Task statement » Reproduce the listing below word for word, starting with the line that contains "This row covers the pressure" and going on through the line that contains "Observed: 940 g", with both of those lines included. Leave the pictures out of your copy.
══ Extracted records
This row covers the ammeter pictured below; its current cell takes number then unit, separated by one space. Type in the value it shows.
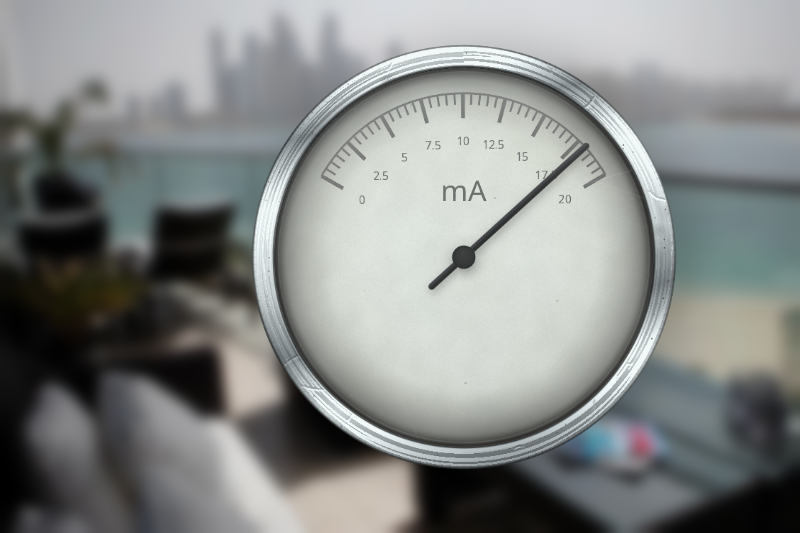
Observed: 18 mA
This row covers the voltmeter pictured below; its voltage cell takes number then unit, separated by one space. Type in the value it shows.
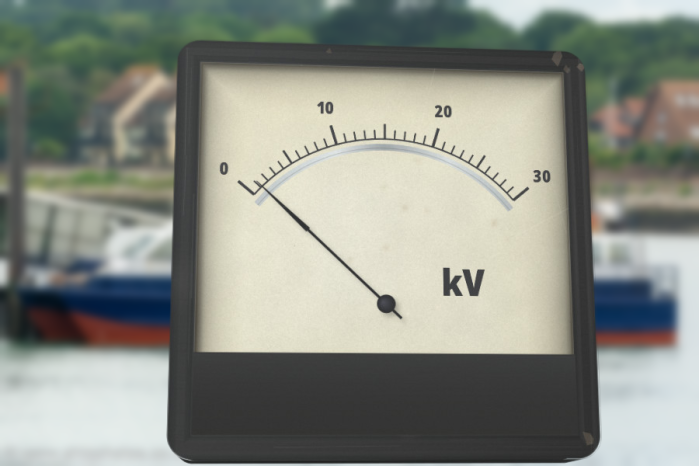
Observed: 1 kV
════
══ Extracted records
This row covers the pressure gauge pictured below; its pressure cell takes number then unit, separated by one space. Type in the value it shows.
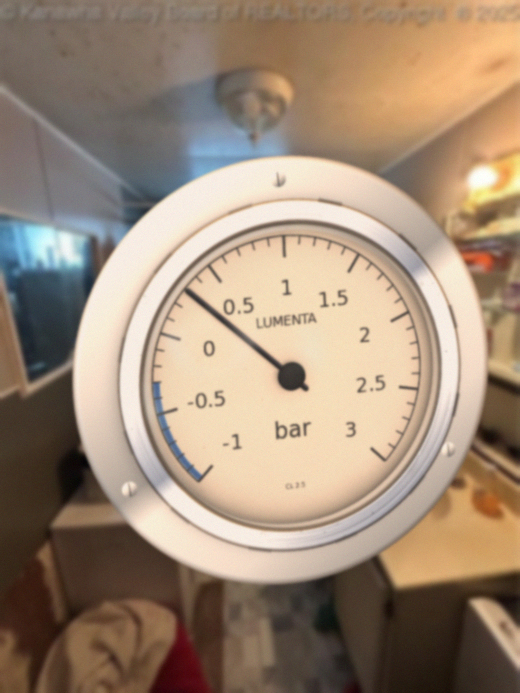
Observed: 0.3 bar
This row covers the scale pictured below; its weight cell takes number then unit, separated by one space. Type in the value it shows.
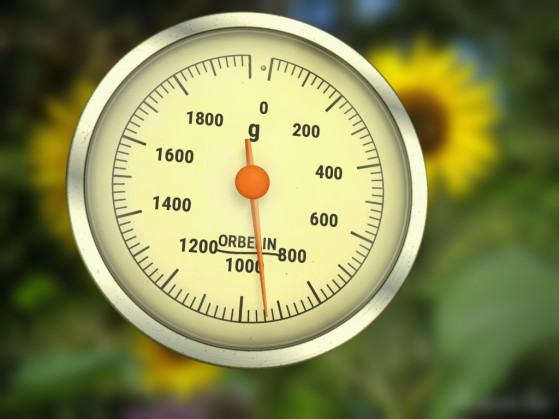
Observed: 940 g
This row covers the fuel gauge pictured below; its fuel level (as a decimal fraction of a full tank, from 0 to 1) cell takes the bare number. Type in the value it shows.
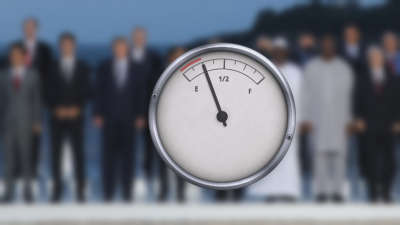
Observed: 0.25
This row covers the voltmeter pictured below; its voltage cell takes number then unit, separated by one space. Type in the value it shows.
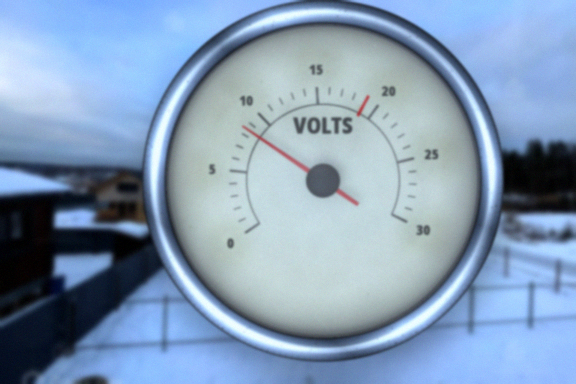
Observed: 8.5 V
════
Task result »
This row covers the pressure gauge pictured below; its pressure cell takes number then unit, separated by one space. Type in the value it shows.
Observed: 0.3 bar
This row covers the scale pictured below; its weight cell takes number then unit, separated by one space. Type in the value it shows.
Observed: 940 g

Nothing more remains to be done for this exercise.